__TEXT__:

__________

01 July 2024

Why I love PCA for AI

Folks who know me know that I have a love affair with PCA. Why? In the age of LLMs, neural networks and so forth, why do I insist on being in love with such a simple, linear method?

First, it is increasingly clear that one of the most important outputs of AI is what we call its ‘embedding’–the form in which it represents data and its intrinsic covariances. There is a notion that a good embedding is an embedding that can be useful for many downstream tasks. PCA exposes us directly and natively to the concept of an embedding, so it provides a fertile ground where we can play with embeddings and explore how they can link to downstream tasks.

Second, good embeddings will span a subspace. Arguably, a good AI embedding should not be easily linearly compressed–in other words, all the features should be orthogonal to each other–just like in PCA! If your embedding is easily linearly compressible, you probably have too many features in your hidden layer (I sometimes wonder if the converse is true, if your embedding is not compressible at all, do you have too few features?). Thus, I always recommend that people PCA their hidden layer embeddings to better understand how our ML engines are performing.

__________

[Recorded data]
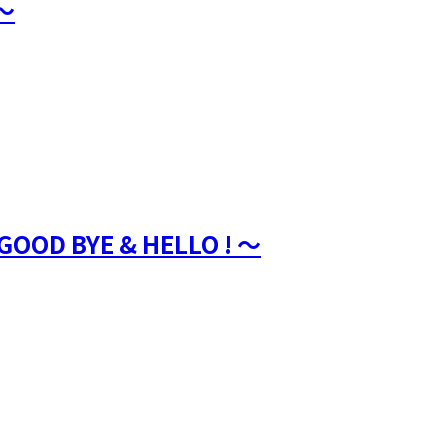
Y〜
～GOOD BYE & HELLO ! ～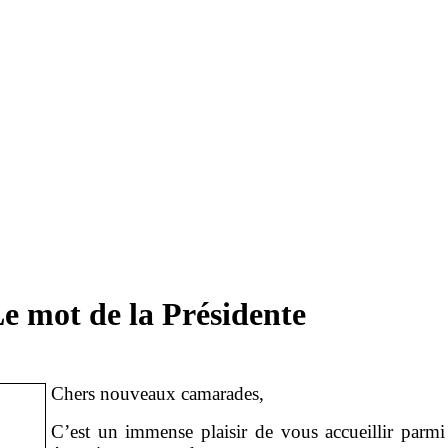
e mot de la Présidente
Chers nouveaux camarades,
C’est un immense plaisir de vous accueillir parm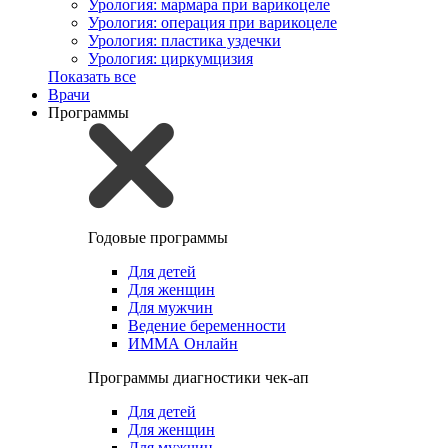
Урология: мармара при варикоцеле
Урология: операция при варикоцеле
Урология: пластика уздечки
Урология: циркумцизия
Показать все
Врачи
Программы
Годовые программы
Для детей
Для женщин
Для мужчин
Ведение беременности
ИММА Онлайн
Программы диагностики чек-ап
Для детей
Для женщин
Для мужчин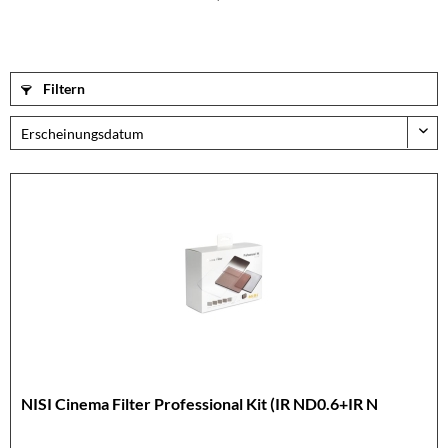
Filtern
NISI Cinema Filter Professional Kit (IR ND0.6+IR N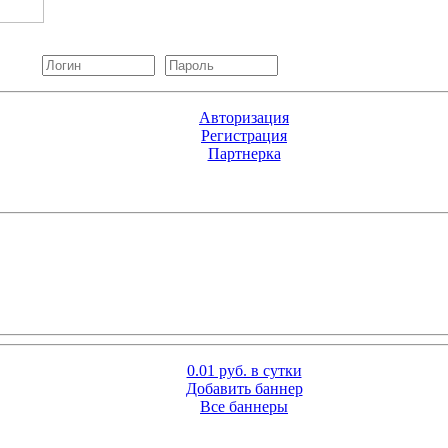
Авторизация
Регистрация
Партнерка
0.01 руб. в сутки
Добавить баннер
Все баннеры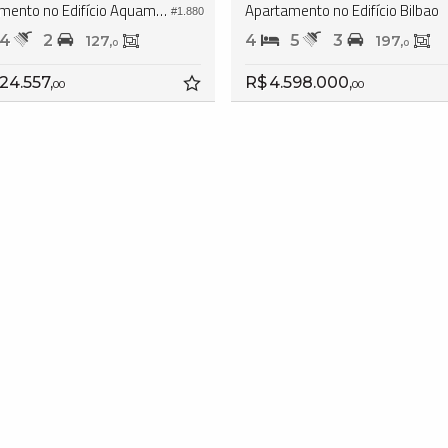
Apartamento no Edifício Aquamarine Residence
Apartamento no Edifício Bilbao
#1.880
4
2
4
5
3
127,
197,
0
0
124.557,
R$ 4.598.000,
00
00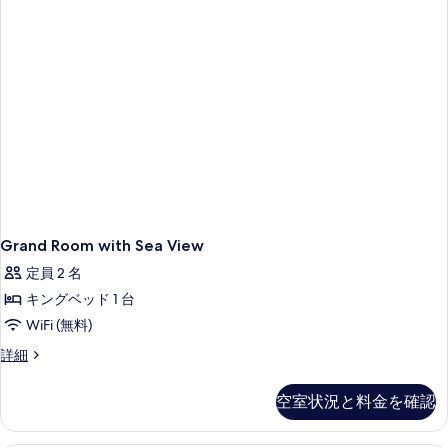
細
Grand Room with Sea View
定員 2 名
キングベッド 1 台
WiFi (無料)
Grand
詳細
Room
with
空室状況と料金を確認
Sea
View
の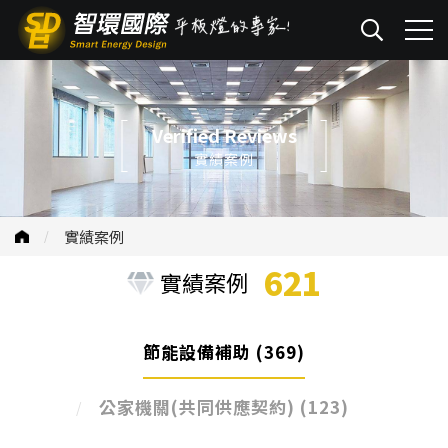
Verified Reviews
實績案例
實績案例
621
實績案例
節能設備補助
(369)
公家機關(共同供應契約)
(123)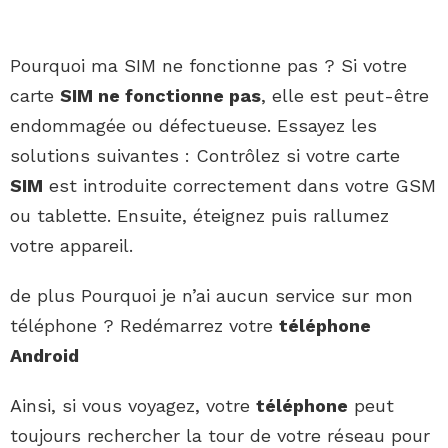
Pourquoi ma SIM ne fonctionne pas ? Si votre
carte
SIM ne fonctionne pas
, elle est peut-être
endommagée ou défectueuse. Essayez les
solutions suivantes : Contrôlez si votre carte
SIM
est introduite correctement dans votre GSM
ou tablette. Ensuite, éteignez puis rallumez
votre appareil.
de plus Pourquoi je n’ai aucun service sur mon
téléphone ? Redémarrez votre
téléphone
Android
Ainsi, si vous voyagez, votre
téléphone
peut
toujours rechercher la tour de votre réseau pour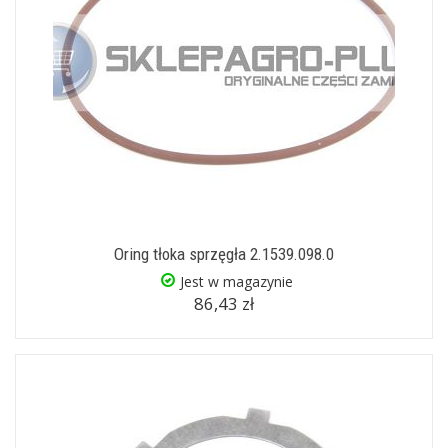
Oring tłoka sprzęgła 2.1539.098.0
Jest w magazynie
86,43 zł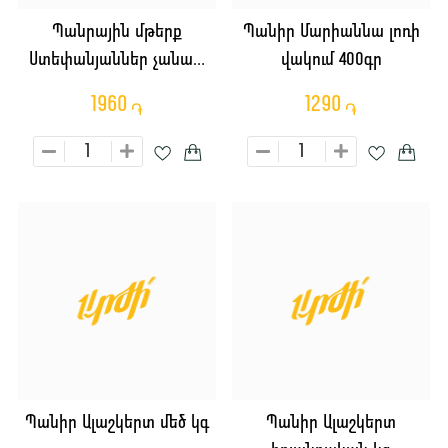
Պանրային մթերք
Պանիր Մարիաննա լոռի
Ստեփանյաններ չանախ
վակում 400գր
կլոր կգ
1960
1290
֏
֏
Պանիր Ալաշկերտ մեծ կգ
Պանիր Ալաշկերտ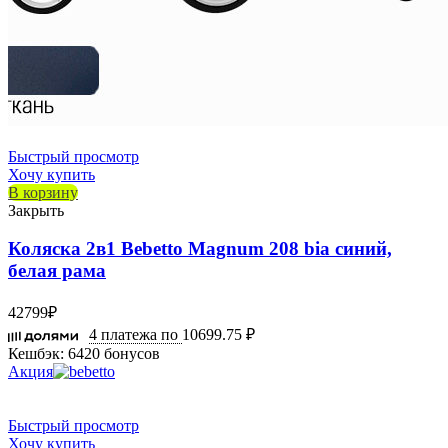
Быстрый просмотр
Хочу купить
В корзину
Закрыть
Коляска 2в1 Bebetto Magnum 208 bia синий,
белая рама
42799
₽
4 платежа по
10699.75 ₽
Кешбэк:
6420 бонусов
Акция
Быстрый просмотр
Хочу купить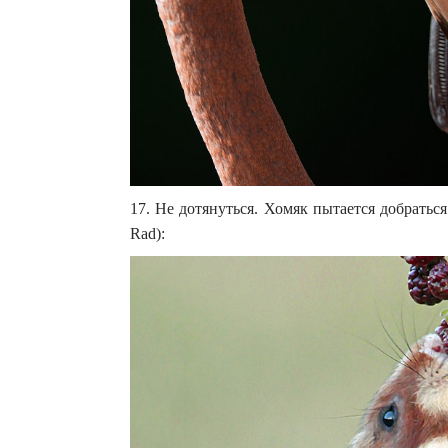
17. Не дотянуться. Хомяк пытается добратьс
Rad):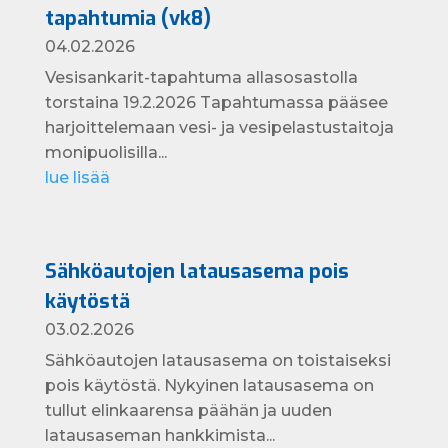
tapahtumia (vk8)
04.02.2026
Vesisankarit-tapahtuma allasosastolla
torstaina 19.2.2026 Tapahtumassa pääsee
harjoittelemaan vesi- ja vesipelastustaitoja
monipuolisilla...
lue lisää
Sähköautojen latausasema pois
käytöstä
03.02.2026
Sähköautojen latausasema on toistaiseksi
pois käytöstä. Nykyinen latausasema on
tullut elinkaarensa päähän ja uuden
latausaseman hankkimista...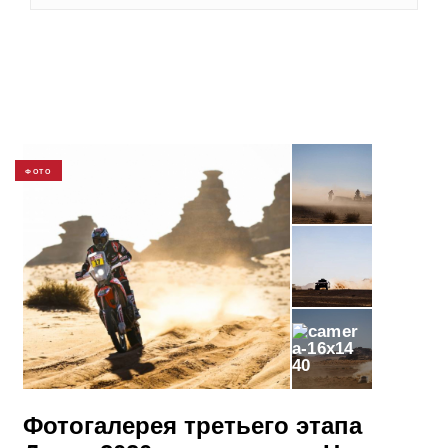
ФОТО
40
Фотогалерея третьего этапа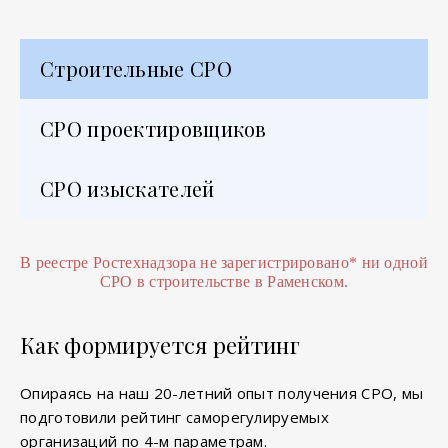
Строительные СРО
СРО проектировщиков
СРО изыскателей
В реестре Ростехнадзора не зарегистрировано
*
ни одной
СРО в строительстве в Раменском.
Как формируется рейтинг
Опираясь на наш 20-летний опыт получения СРО, мы
подготовили рейтинг саморегулируемых
организаций по 4-м параметрам.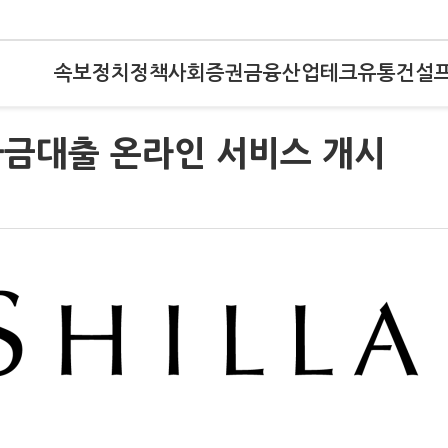
속보
정치
정책
사회
증권
금융
산업
테크
유통
건설
자금대출 온라인 서비스 개시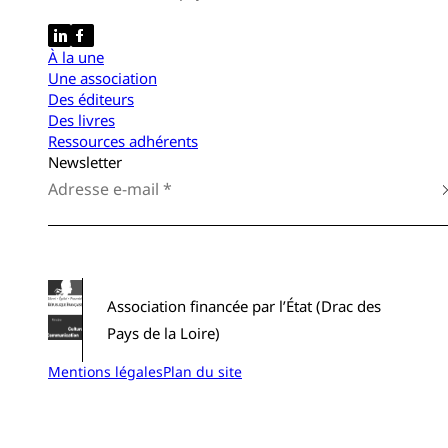
À la une
Une association
Des éditeurs
Des livres
Ressources adhérents
Newsletter
Association financée par l’État (Drac des
Pays de la Loire)
Mentions légales
Plan du site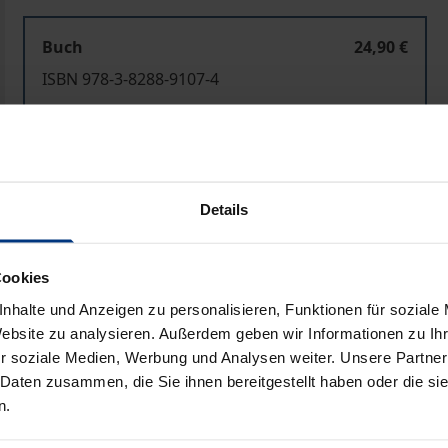
Buch
24,90 €
ISBN 978-3-8288-9107-4
Lieferbar
Preisangaben inkl. MwSt. Abhängig von der Lieferadresse kann
Details
In den Warenkorb
Zur Wunschliste hinzufü
Hinweise zu Versandkosten
Cookies
nhalte und Anzeigen zu personalisieren, Funktionen für soziale
Website zu analysieren. Außerdem geben wir Informationen zu I
r soziale Medien, Werbung und Analysen weiter. Unsere Partner
Bibliografische Angaben
 Daten zusammen, die Sie ihnen bereitgestellt haben oder die s
n.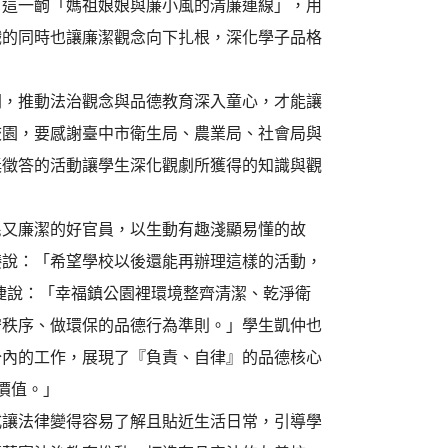
。這一齣「媽祖娘娘與廉小風的清廉連線」，用
戲的同時也讓廉潔觀念向下扎根，深化學子品格
空間，推動法治觀念與品德教育深入童心，才能讓
校園，要感謝臺中市衛生局、農業局、社會局與
獎徵答的活動讓學生深化觀劇所獲得的知識與觀
民又廉潔的好官員，以生動有趣淺顯易懂的故
臻說：「希望學校以後還能再辦理這樣的活動，
婕說：「幸福鎮公園裡環境整齊清潔、乾淨衛
守秩序、做環保的品德行為準則。」學生凱仲也
分內的工作，展現了『負責、自律』的品德核心
價值。」
式讓法律變得容易了解且貼近生活日常，引導學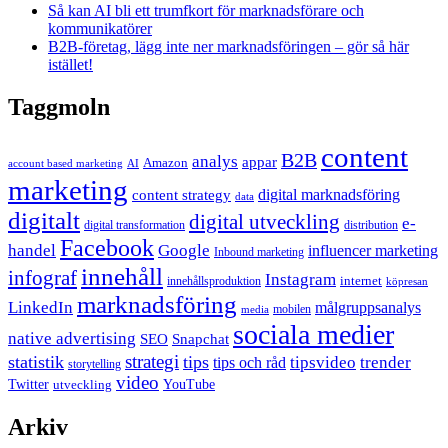
Så kan AI bli ett trumfkort för marknadsförare och
kommunikatörer
B2B-företag, lägg inte ner marknadsföringen – gör så här
istället!
Taggmoln
content
B2B
analys
appar
Amazon
account based marketing
AI
marketing
content strategy
digital marknadsföring
data
digitalt
digital utveckling
e-
digital transformation
distribution
Facebook
handel
Google
influencer marketing
Inbound marketing
innehåll
infograf
Instagram
internet
innehållsproduktion
köpresan
marknadsföring
LinkedIn
målgruppsanalys
mobilen
media
sociala medier
native advertising
SEO
Snapchat
strategi
statistik
tips
tipsvideo
trender
tips och råd
storytelling
video
Twitter
YouTube
utveckling
Arkiv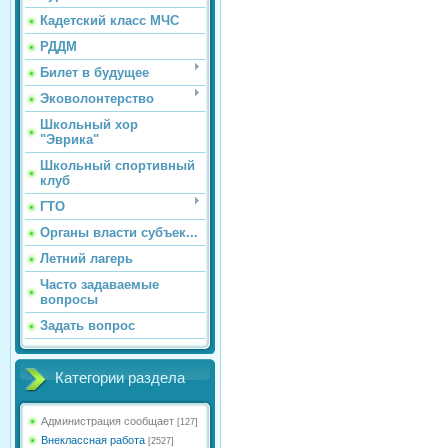
Кадетский класс МЧС
РДДМ
Билет в будущее
Эковолонтерство
Школьный хор
"Эврика"
Школьный спортивный
клуб
ГТО
Органы власти субъек...
Летний лагерь
Часто задаваемые
вопросы
Задать вопрос
Категории раздела
Администрация сообщает
[127]
Внеклассная работа
[2527]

__________

__TASKS TO COMPLETE__:
(A) Answer these questions from the post on PCA:
(i) What does the author call one of the most important outputs of AI?
(ii) How should all the features of a good AI embedding relate to each other?
(iii) What does the author always recommend people do with their hidden layer embeddings?
(B) Supply the next part of the post on PCA, picking up after its final paragraph.
The rows come from a separate source, not from the post on PCA.

__YOUR WRITTEN ANSWERS__:
(A)
(i) Its "embedding," the form in which it represents data and its intrinsic covariances.
(ii) They should be orthogonal to each other.
(iii) PCA them, to better understand how ML engines are performing.

(B)
Finally, I find that the simplicity and mathematical elegance of SVD is soothing when working with complex data. I appreciate that PCA is invertible, that there is a rich theory for working with it, and that it is a versatile tool that has led to many discoveries.

I am not opposed to switching. As I told my ML colleagues at some point, the day there is an ML engine in genomics that can outperform what I can do with PCA, I will switch. That day hasn’t come. That said, it is clear that better tools are on the horizon–when that day comes, PCA will remain a valuable testing ground with which to learn how to think about embeddings.